(Data entries)

..............................

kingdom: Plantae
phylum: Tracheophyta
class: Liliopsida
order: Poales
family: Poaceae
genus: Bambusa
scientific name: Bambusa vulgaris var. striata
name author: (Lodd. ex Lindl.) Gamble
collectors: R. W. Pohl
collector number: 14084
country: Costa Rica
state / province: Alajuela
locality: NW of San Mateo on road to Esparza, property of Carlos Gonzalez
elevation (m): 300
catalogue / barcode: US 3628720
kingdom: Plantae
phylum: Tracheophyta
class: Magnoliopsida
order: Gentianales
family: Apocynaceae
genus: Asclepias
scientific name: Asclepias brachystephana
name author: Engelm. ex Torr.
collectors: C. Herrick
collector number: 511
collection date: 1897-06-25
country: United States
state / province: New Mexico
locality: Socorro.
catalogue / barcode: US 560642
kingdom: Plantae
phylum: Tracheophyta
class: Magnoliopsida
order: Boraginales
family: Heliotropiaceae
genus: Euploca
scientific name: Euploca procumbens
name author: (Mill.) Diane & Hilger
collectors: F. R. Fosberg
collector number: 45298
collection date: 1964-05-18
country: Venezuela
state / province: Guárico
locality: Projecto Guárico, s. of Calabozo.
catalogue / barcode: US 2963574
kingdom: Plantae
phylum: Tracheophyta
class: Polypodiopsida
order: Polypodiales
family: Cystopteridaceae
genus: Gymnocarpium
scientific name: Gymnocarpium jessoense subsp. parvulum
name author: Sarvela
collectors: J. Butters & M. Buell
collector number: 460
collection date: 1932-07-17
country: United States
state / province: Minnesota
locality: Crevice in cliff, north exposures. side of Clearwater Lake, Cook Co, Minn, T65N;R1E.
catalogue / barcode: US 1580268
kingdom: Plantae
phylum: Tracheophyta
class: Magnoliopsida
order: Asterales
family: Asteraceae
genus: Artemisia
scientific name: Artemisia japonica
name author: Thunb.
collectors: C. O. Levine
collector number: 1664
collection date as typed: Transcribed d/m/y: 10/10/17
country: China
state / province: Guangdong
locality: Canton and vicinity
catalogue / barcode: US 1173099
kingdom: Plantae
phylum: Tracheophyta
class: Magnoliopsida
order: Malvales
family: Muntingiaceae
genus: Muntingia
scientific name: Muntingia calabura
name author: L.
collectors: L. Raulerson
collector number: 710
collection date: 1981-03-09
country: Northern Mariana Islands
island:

..............................

EXERCISE =
Copy out every entry above line for line, keeping each field name and value unchanged.

THE SOLUTION =
kingdom: Plantae
phylum: Tracheophyta
class: Liliopsida
order: Poales
family: Poaceae
genus: Bambusa
scientific name: Bambusa vulgaris var. striata
name author: (Lodd. ex Lindl.) Gamble
collectors: R. W. Pohl
collector number: 14084
country: Costa Rica
state / province: Alajuela
locality: NW of San Mateo on road to Esparza, property of Carlos Gonzalez
elevation (m): 300
catalogue / barcode: US 3628720
kingdom: Plantae
phylum: Tracheophyta
class: Magnoliopsida
order: Gentianales
family: Apocynaceae
genus: Asclepias
scientific name: Asclepias brachystephana
name author: Engelm. ex Torr.
collectors: C. Herrick
collector number: 511
collection date: 1897-06-25
country: United States
state / province: New Mexico
locality: Socorro.
catalogue / barcode: US 560642
kingdom: Plantae
phylum: Tracheophyta
class: Magnoliopsida
order: Boraginales
family: Heliotropiaceae
genus: Euploca
scientific name: Euploca procumbens
name author: (Mill.) Diane & Hilger
collectors: F. R. Fosberg
collector number: 45298
collection date: 1964-05-18
country: Venezuela
state / province: Guárico
locality: Projecto Guárico, s. of Calabozo.
catalogue / barcode: US 2963574
kingdom: Plantae
phylum: Tracheophyta
class: Polypodiopsida
order: Polypodiales
family: Cystopteridaceae
genus: Gymnocarpium
scientific name: Gymnocarpium jessoense subsp. parvulum
name author: Sarvela
collectors: J. Butters & M. Buell
collector number: 460
collection date: 1932-07-17
country: United States
state / province: Minnesota
locality: Crevice in cliff, north exposures. side of Clearwater Lake, Cook Co, Minn, T65N;R1E.
catalogue / barcode: US 1580268
kingdom: Plantae
phylum: Tracheophyta
class: Magnoliopsida
order: Asterales
family: Asteraceae
genus: Artemisia
scientific name: Artemisia japonica
name author: Thunb.
collectors: C. O. Levine
collector number: 1664
collection date as typed: Transcribed d/m/y: 10/10/17
country: China
state / province: Guangdong
locality: Canton and vicinity
catalogue / barcode: US 1173099
kingdom: Plantae
phylum: Tracheophyta
class: Magnoliopsida
order: Malvales
family: Muntingiaceae
genus: Muntingia
scientific name: Muntingia calabura
name author: L.
collectors: L. Raulerson
collector number: 710
collection date: 1981-03-09
country: Northern Mariana Islands
island:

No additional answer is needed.